I think a few different issues should be considered here:
1.) Playing Airsoft in a Second World War bunker.
This is fine in my opinion, sometimes.
But to me, there is a difference between an old reserve airfield bunker in Lancashire, and the business end of Fortress Europa. It's all about context...
A cops vs. robbers Airsoft game at The Mall, Reading - no problem, yeah? But how about a cops vs. robbers Airsoft game at the Westgate Shopping Mall, Nairobi? There's a difference...
2.) People dressing as soldiers to play airsoft.
Are people dressing as soldiers, or characters? If it's the former (and of course some do), I think that in itself is often distasteful. If they are dressing as characters in a game however, it's different (to me at least).
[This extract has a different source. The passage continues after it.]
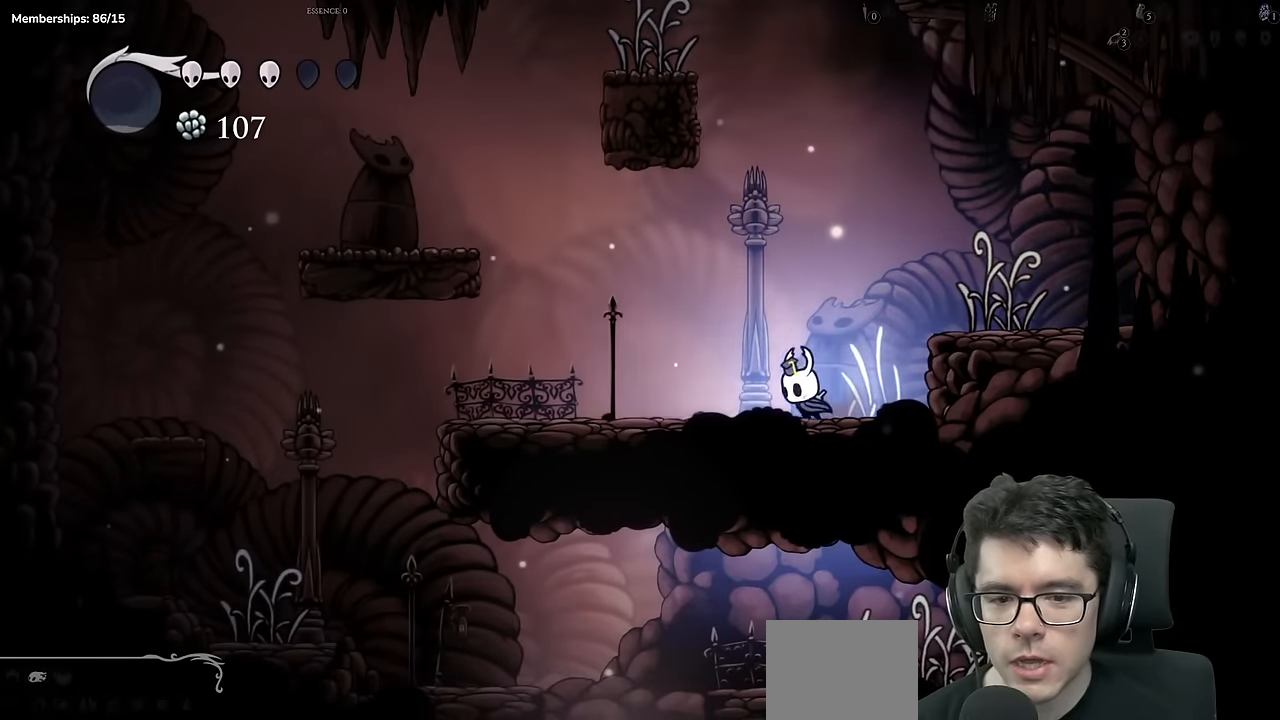
Gameplay with a controller (Xbox layout); each line is a JSON object with the inputs held at the frame after it. "events" lists button and stick changes between this image and that frame as [ms after this image, input, new state], when the widget could be followed in between. Not read: L3 R3.
{"buttons": ["A", "DPAD_LEFT"], "left_stick": "center", "right_stick": "center", "events": [[401, "A", "down"]]}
I guess it all comes down to the various shades of mil-sim vs. skirmish on the sliding scale of acceptability.
Mil-sim may entail NATO vs. terrorist - a pretty superficial concept, not much more advanced than a child's goodies vs. baddies approach - its just a vehicle for one group of players to play the game against another group of players perhaps. But when people start dressing up to play 40 Commando vs. Taliban Musa Qala forces or the like, I think it crosses a line...
3.) The combination of these.
I can't get my head around the scale of trivualisation that the 're-enactor' core of Airsoft descending on the Normandy bunkers to shoot plastic at one another would be...
I don't mean to get preachy- but I'm just trying to say that staying on the palatable side of that sliding scale of acceptability is often down to the context, and recognising where distinctions should be made.